What is expected.
Scan the entries below for "have" and copy each line that holds it.

Data to examine.
>>>
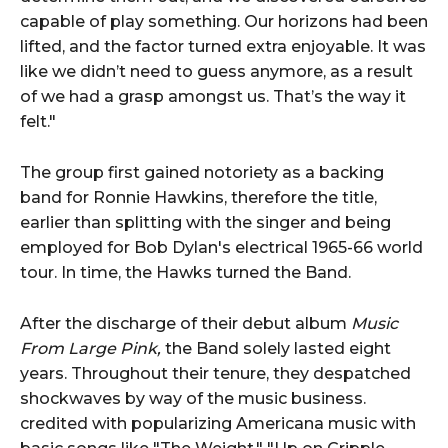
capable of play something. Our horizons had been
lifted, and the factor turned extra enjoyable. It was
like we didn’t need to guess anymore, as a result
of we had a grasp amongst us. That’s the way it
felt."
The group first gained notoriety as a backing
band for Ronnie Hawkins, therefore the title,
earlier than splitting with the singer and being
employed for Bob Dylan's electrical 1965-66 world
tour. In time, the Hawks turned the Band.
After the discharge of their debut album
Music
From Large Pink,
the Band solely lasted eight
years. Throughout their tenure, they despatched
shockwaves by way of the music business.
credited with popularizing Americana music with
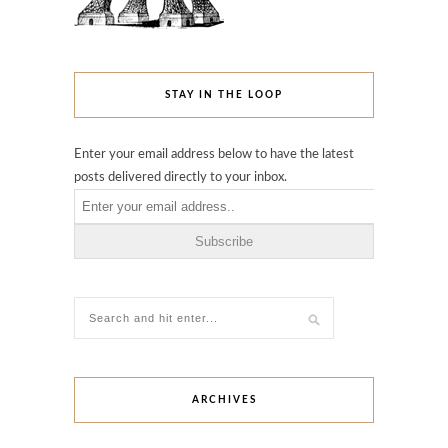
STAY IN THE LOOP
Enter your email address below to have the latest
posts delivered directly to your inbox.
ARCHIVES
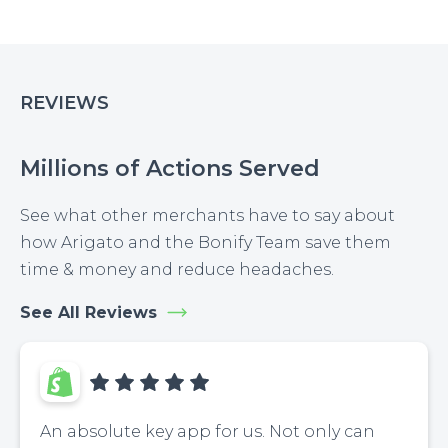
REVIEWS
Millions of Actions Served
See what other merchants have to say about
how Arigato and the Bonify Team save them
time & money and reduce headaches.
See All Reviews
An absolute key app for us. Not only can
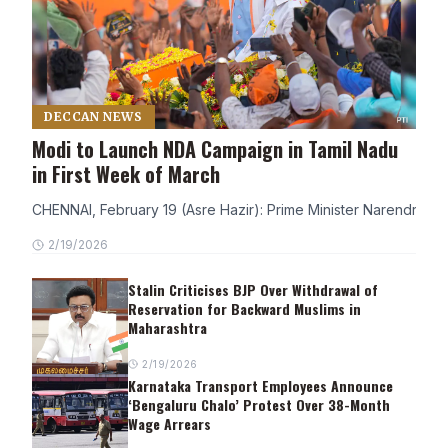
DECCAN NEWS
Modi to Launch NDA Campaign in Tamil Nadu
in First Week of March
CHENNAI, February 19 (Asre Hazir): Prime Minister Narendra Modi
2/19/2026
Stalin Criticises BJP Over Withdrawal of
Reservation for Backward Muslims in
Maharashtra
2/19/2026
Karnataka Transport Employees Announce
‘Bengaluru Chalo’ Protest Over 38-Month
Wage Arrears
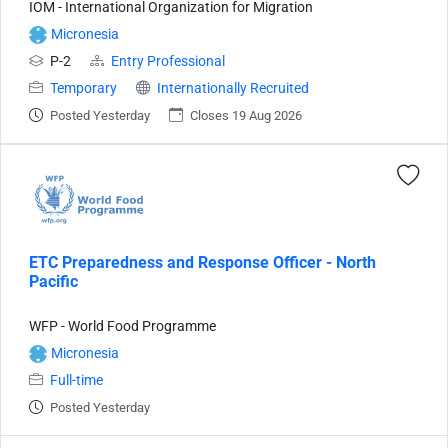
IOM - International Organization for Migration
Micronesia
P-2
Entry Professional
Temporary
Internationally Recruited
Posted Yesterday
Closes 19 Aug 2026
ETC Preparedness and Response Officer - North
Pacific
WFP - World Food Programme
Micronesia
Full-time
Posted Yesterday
<<<
>>>
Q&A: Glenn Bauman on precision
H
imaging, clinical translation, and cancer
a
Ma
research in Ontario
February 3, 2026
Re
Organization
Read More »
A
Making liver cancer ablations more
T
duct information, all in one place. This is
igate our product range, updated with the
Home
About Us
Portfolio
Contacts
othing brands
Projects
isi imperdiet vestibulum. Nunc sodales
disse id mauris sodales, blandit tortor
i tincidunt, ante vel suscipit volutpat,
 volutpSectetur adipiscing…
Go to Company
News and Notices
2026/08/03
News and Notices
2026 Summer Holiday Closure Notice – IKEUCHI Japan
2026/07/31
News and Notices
<<<
Finished task.
Enter your email address below to have the latest
See what other merchants have to say about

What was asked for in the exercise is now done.